Thanks to the pandemic, I had never met Akash Mehta in person. But I’d read several of his pieces for New York Focus, a new nonprofit newsroom devoted to in-depth coverage of New York State government and politics. His stories are nuanced and contextual, which is critical when covering a beat more densely layered than baklava and not nearly as sweet.
Imagine my surprise when he told me that prior to being tapped as editor-in-chief of this new venture, he was a "freelancer for a few months and before that, I was a college student in Chicago."
Mehta’s college decisions may portend a promising future for New York Focus. He attended college at Deep Springs in California, "which is about as far from the world of New York politics as you can get," he said.
Not only is Deep Springs a cattle ranch where the handful (between 12 and 15) of students admitted each year are expected to labor, but the same students are also responsible for running many aspects of the college, including hiring the professors who will teach them.
After the two-year program at Deep Springs, Mehta graduated from the University of Chicago. He then returned to New York City, where he was raised and where his interest in politics was established early. During high school, Mehta was a member of his local community board.
New York Focus is the outgrowth of several months of successful freelance work focused on Albany politics.

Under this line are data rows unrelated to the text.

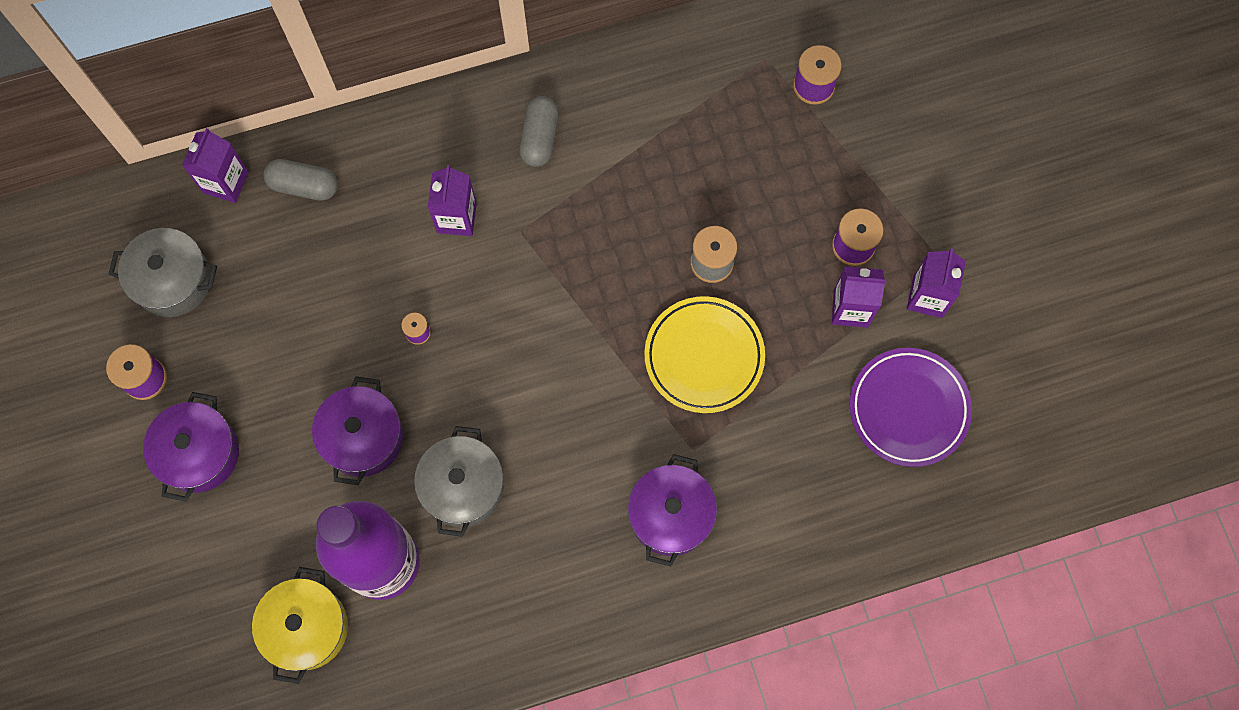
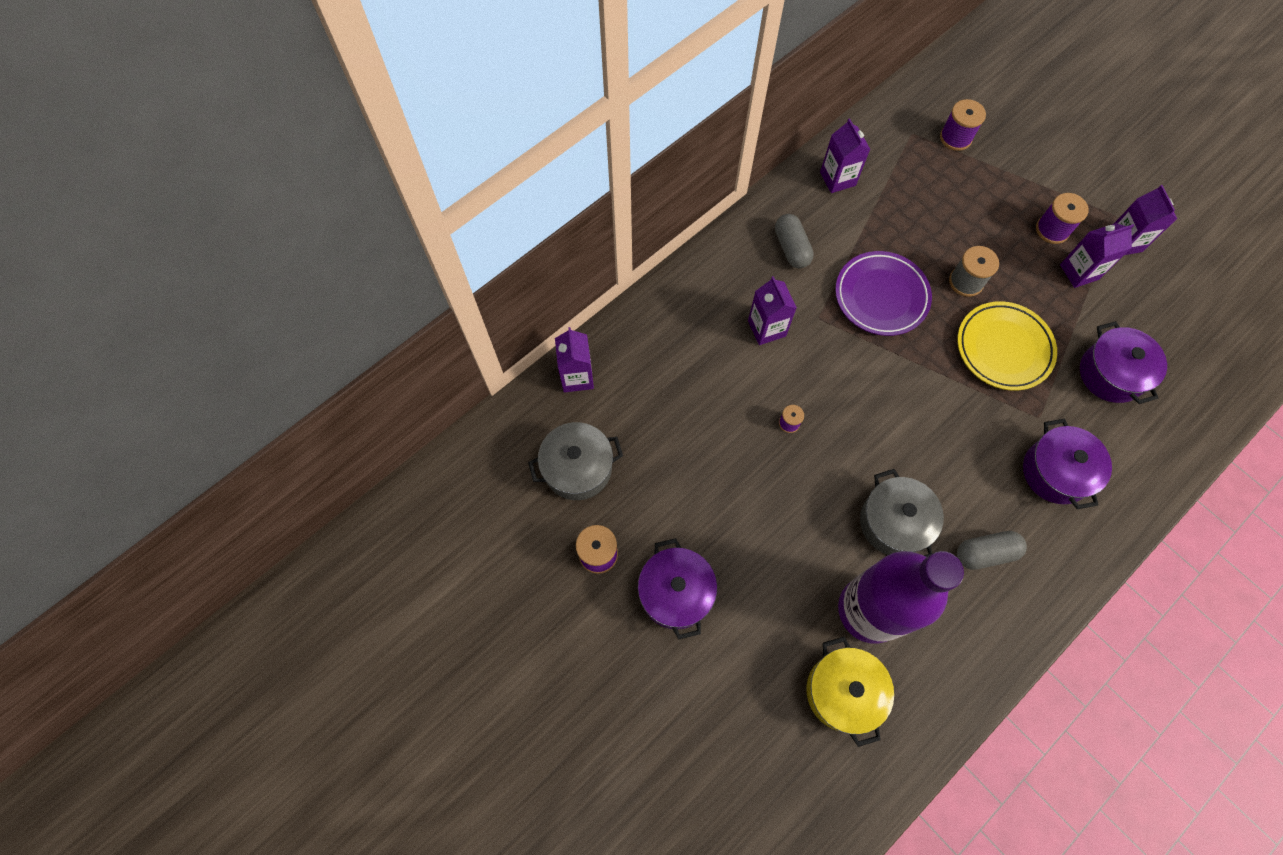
camera: 25 degrees left, 5 degrees down
grey capsule [263,159,338,201] -> grey capsule moved to [957,531,1027,570]
purple pot [312,377,403,485] -> purple pot moved to [1080,321,1167,404]
purple plate [850,348,972,467] -> purple plate moved to [835,251,932,336]
none -> purple carton [820,118,870,193]

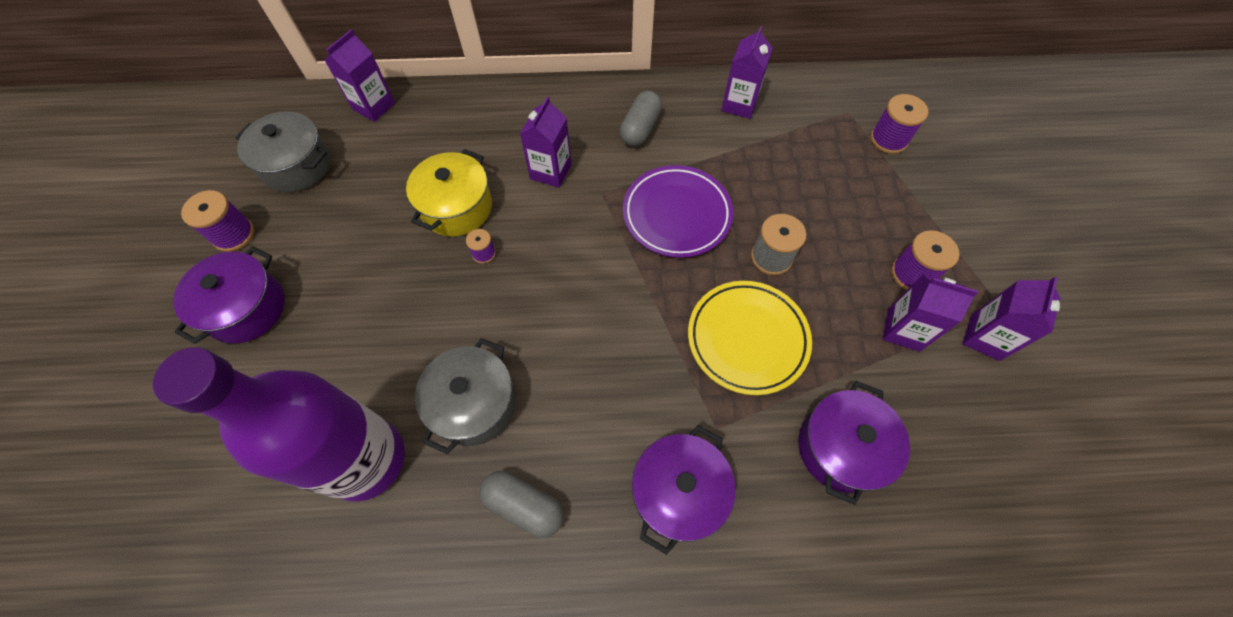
camera: 40 degrees right, 5 degrees down
yellow pot [806,637,894,747] -> yellow pot moved to [406,149,492,236]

It received its original funding from the Open Society Foundation, George Soros' organization. Mehta told Capital Tonight that he and his colleagues, Lee Harris and Sam Mellins, have full editorial control.
They’ll need it if they plan to afflict the comfortable.

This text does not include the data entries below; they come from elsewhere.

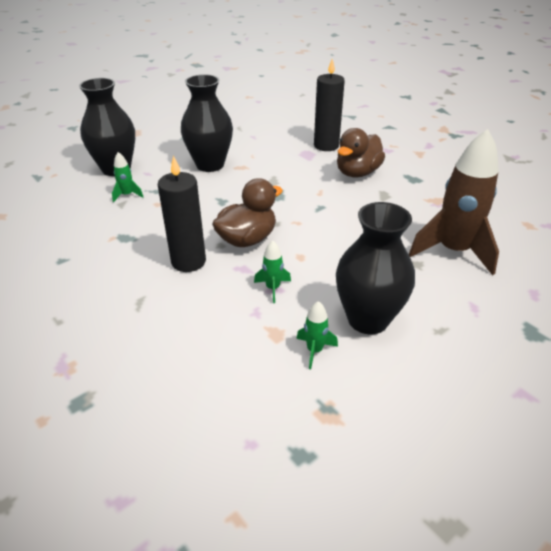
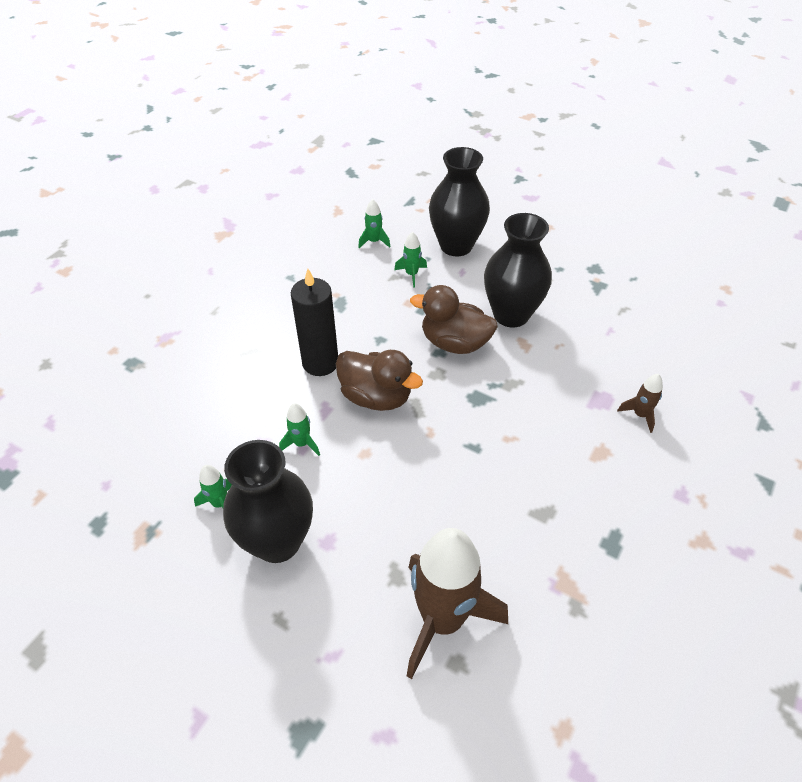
camera: 70 degrees right, 10 degrees up
black candle [314,59,345,151] -> brown rocket [617,374,663,433]
brown duck [337,128,385,177] -> brown duck moved to [410,285,498,354]
none -> green rocket [358,199,391,248]

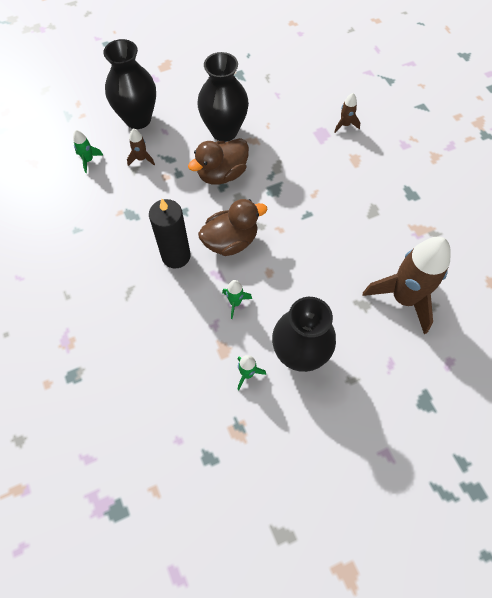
camera: 55 degrees left, 15 degrees up
green rocket [394,232,427,288] -> brown rocket [127,128,155,166]

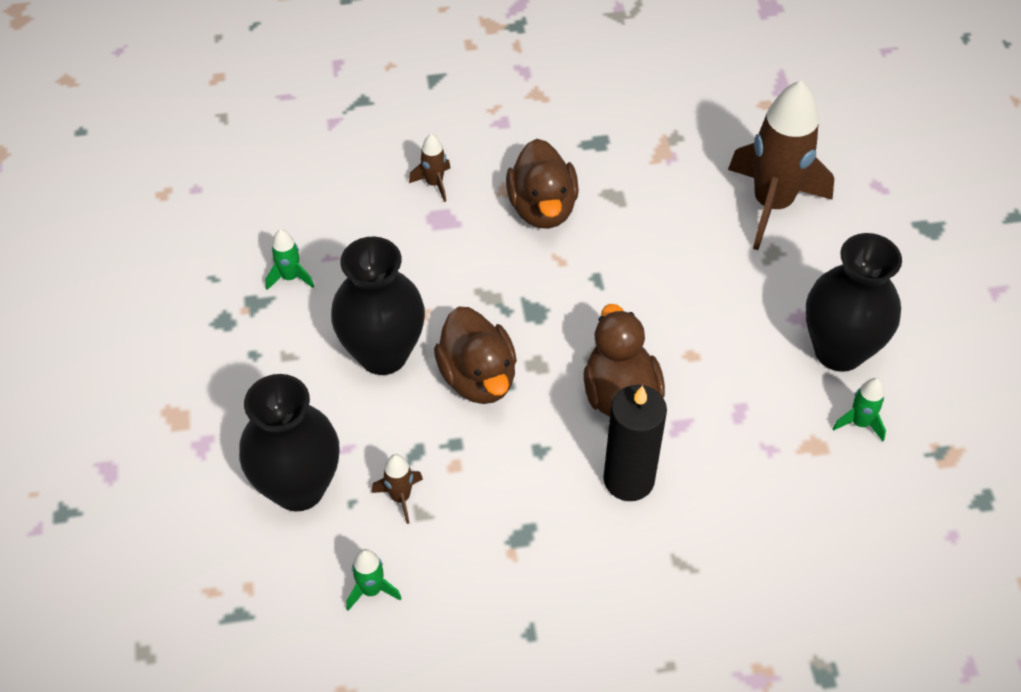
camera: 75 degrees left, 10 degrees down
green rocket [222,280,252,319] -> green rocket moved to [266,229,314,290]
none -> brown duck [506,139,579,229]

"We have this strange situation where New York probably has more journalists than anywhere else in the world, and yet our coverage of local politics has been diminished," he told Capital Tonight. "And that’s the case even as the importance of New York politics has, if anything, only grown."

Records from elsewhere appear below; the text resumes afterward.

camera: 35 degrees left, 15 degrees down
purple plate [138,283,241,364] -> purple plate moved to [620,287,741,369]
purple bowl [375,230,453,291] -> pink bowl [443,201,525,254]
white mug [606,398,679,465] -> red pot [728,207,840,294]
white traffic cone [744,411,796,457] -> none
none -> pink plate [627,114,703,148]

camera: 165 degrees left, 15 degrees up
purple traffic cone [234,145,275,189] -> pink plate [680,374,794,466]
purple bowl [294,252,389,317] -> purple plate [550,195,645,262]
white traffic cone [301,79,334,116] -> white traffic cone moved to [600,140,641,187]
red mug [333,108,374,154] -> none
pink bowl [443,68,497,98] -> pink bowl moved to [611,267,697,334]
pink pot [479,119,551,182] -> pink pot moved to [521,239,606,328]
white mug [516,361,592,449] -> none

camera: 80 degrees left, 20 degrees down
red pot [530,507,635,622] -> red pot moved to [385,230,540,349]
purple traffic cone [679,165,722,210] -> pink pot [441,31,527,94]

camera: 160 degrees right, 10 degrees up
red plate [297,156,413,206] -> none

Indeed, there is a lack of capacity at many news outlets for in-depth reporting on complex issues. According to Mehta, that’s where New York Focus will add value to the media landscape.
"We just passed a $212 billion budget. That’s literally 14 times as much per capita spending as the entire government of Indonesia, and that’s ignoring federal spending. And yet, while there are so many journalists doing great work, I think, as any journalist would be the first to say, there is so much need for more and there’s so much that goes uncovered," he said.
New York Focus currently has three full-time editor/reporters "and we’re hiring a fourth person who will be our publisher," Mehta said.
"We’re very small. We’re super scrappy. But it’s been exciting, even at our size, some of the early successes we’ve been able to have," he told Capital Tonight.